Leton Noah
Physiology, Neuroscience and Behavioural Sciences, St. George's University, St. George's, GRD.
Cureus. 2024 Sep 27;16(9):e70313. doi: 10.7759/cureus.70313. eCollection 2024 Sep.
The insidious grip of substance use disorders (SUDs) manifests as a ubiquitous public health crisis, indiscriminately affecting individuals across the spectrum of age, gender, and socioeconomic status. While advancements in treatment offer a glimmer of hope, millions continue to grapple with the debilitating physical, psychological, and social consequences of addiction, particularly those involving alcohol and opioids. This crisis is further exacerbated by the alarming rise of SUDs among older adults. As the global population undergoes a process of demographic senescence, the escalating prevalence of SUDs in this demographic underscores the urgent need for nuanced interventions. This review explores the therapeutic landscape for managing SUDs in older adults, evaluating pharmacological and non-pharmacological treatment modalities. A detailed literature search was conducted using databases like PubMed, Google Scholar, and Scopus, and studies were selected based on their relevance to therapeutic interventions for older adults with SUDs, encompassing pharmacological and non-pharmacological modalities. The synthesized results provide an extensive overview of contemporary therapeutic approaches. The findings indicate that pharmacological interventions demonstrate varied effectiveness in managing opioid and alcohol use disorders, with each drug offering distinct benefits and limitations regarding safety, tolerability, and patient adherence. Non-pharmacological interventions provide critical psychological and social support, often requiring adaptations to meet elderly patients' needs effectively. Integrated care models, which combine pharmacological and non-pharmacological treatments, emerge as the most effective approach, addressing the comprehensive needs of elderly patients by leveraging multidisciplinary teams, centralized service access, and coordinated, patient-centered care. Implementing these models, however, requires overcoming significant resource and coordination challenges. Indeed, the confluence of a burgeoning geriatric population and escalating rates of SUDs necessitates the development and implementation of granular and integrated care protocols specifically designed for older adults. By employing such a targeted approach, optimism can be cultivated and the quality of life enhanced for this vulnerable and often overlooked segment of society. This ensures the fight against addiction extends its reach, leaving no one behind.
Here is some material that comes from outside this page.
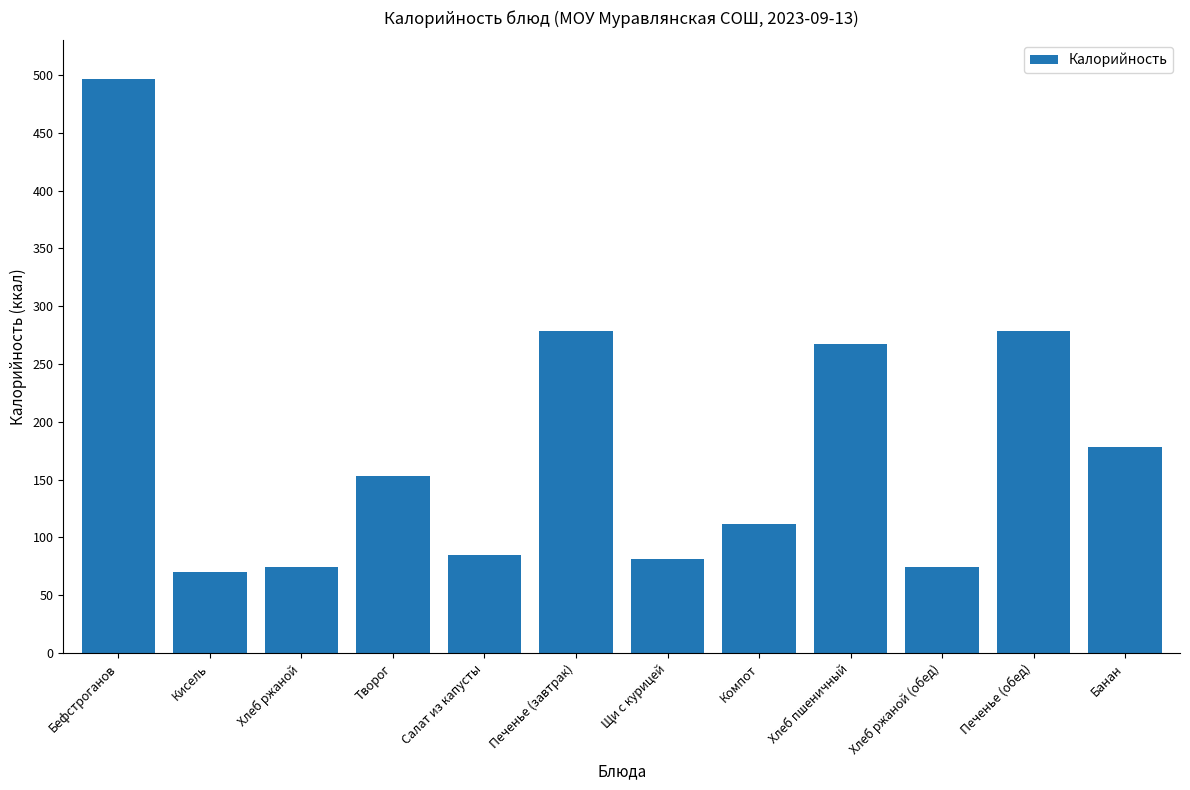

The value at Хлеб ржаной (обед) is 123.7. True or false?

False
物质使用障碍(SUDs)的潜在影响呈现为一场普遍存在的公共卫生危机,不分年龄、性别和社会经济地位地影响着各个层面的个人。尽管治疗方面的进展带来了一线希望,但仍有数百万人继续与成瘾带来的身体、心理和社会层面的衰弱后果作斗争,尤其是那些涉及酒精和阿片类药物的成瘾问题。老年人中物质使用障碍惊人的增长进一步加剧了这场危机。随着全球人口步入老龄化进程,这一人群中物质使用障碍患病率的不断上升凸显了采取细致入微的干预措施的迫切需求。本综述探讨了针对老年人物质使用障碍的治疗前景,评估了药物和非药物治疗方式。使用PubMed、谷歌学术和Scopus等数据库进行了详细的文献检索,并根据其与老年物质使用障碍患者治疗干预措施的相关性选择了研究,涵盖药物和非药物治疗方式。综合结果提供了当代治疗方法的广泛概述。研究结果表明,药物干预在治疗阿片类药物和酒精使用障碍方面显示出不同的效果,每种药物在安全性、耐受性和患者依从性方面都有独特的益处和局限性。非药物干预提供了关键的心理和社会支持,通常需要进行调整以有效满足老年患者的需求。将药物和非药物治疗相结合的综合护理模式成为最有效的方法,通过利用多学科团队、集中的服务获取途径以及协调的、以患者为中心的护理来满足老年患者的全面需求。然而,实施这些模式需要克服重大的资源和协调挑战。事实上,老年人口的不断增长和物质使用障碍发生率的不断上升,使得必须制定和实施专门为老年人设计的详细且综合的护理方案。通过采用这种有针对性的方法,可以培养乐观情绪,并提高这一脆弱且常被忽视的社会群体的生活质量。这确保了与成瘾的斗争能够惠及所有人,不落下任何一个人。